A large, concentrated group of patent expirations presents several opportunities for middle market companies in the biopharma space. The most obvious is the chance to bring a generic or biosimilar drug to market and compete for market share with branded drugs.

The industry has faced similar circumstances in the past, most recently from 2000 to 2002 and 2010 to 2012. In both periods, a significant number of generic drugs were brought to market at lower price points, which proved costly for large pharmaceutical companies, with revenue for certain drugs experiencing 90% declines, according to The Wall Street Journal. 

The majority of drugs affected by these historical patent cliffs were small molecule. As such, the significance of biologics in the current population of expiries could yield different results than previous periods. 
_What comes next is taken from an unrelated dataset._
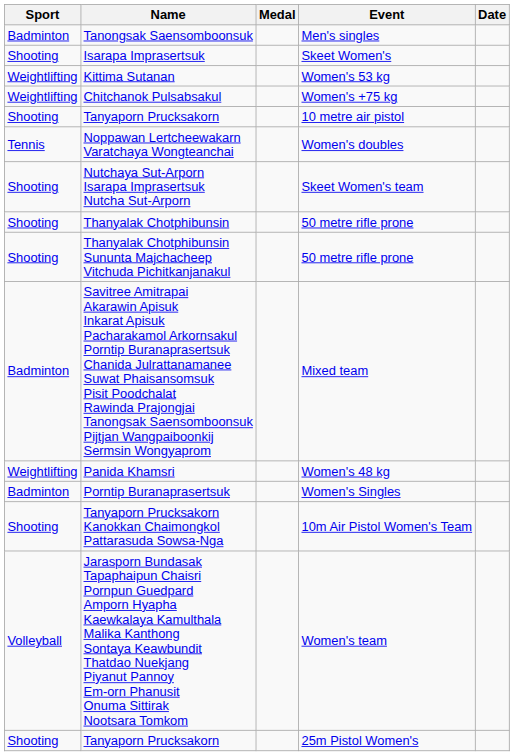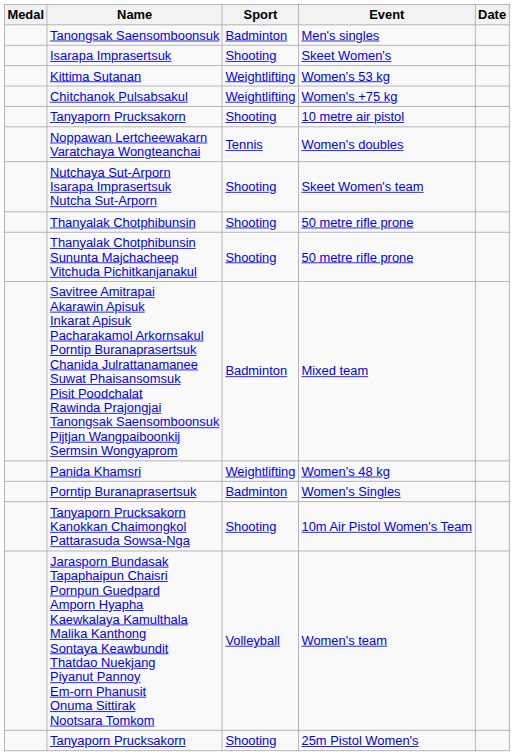columns swapped: Medal <-> Sport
A  2021 study by the National Institutes of Health indicated that the average time from patent expiration to launch of the first generic drug is approximately 1.5 years, compared to the timeline for a biosimilar of 2.5 to three years. To date, far more biosimilars have been approved for marketing in Europe than in the United States. This is partially driven by the fact that the European Medicines Agency does not require animal studies as part of the biosimilar approval process, but the FDA does.

Additionally, companies seeking FDA approval typically commission human trials of larger and longer duration than their European counterparts. Since 2017, biosimilar approvals in Europe have outpaced U.S. approvals by nearly 2 to 1. This indicates that opportunity for further biosimilar development already exists in the U.S.; with the impending patent expirations, demand will continue to grow, potentially creating opportunity for early-stage biotech companies. 

An additional upside for middle market companies will be increased appetite among large pharmaceutical companies to enter licensing deals to solidify their pipelines with the hope of recovering earnings lost to generics and biosimilars. According to Bloomberg data, the volume of such deals hit historic highs in 2020 and 2021 but decreased significantly in early 2022. The third quarter of 2023 saw a large increase in such deals, and we expect deal volume will continue to accelerate in coming quarters.

Similar to their pursuit of licensing deals, large pharmaceuticals will likely begin to target later-stage biotech companies for acquisitions. This is driven by a desire to bolster drug pipelines in the wake of patent expirations. Moreover, biotech valuations remain down more than 50% from peaks in early 2021, and larger firms may seek to capitalize on this before the public biotech markets turn more positive.

The takeaway

While the IRA represents challenges to the industry, patent expirations could provide opportunities for middle market biopharmas and others in the life sciences space through renewed investment and innovation. The industry will see some give-and-take, but its fundamental need will remain the same: a focus on clinical success to drive investment.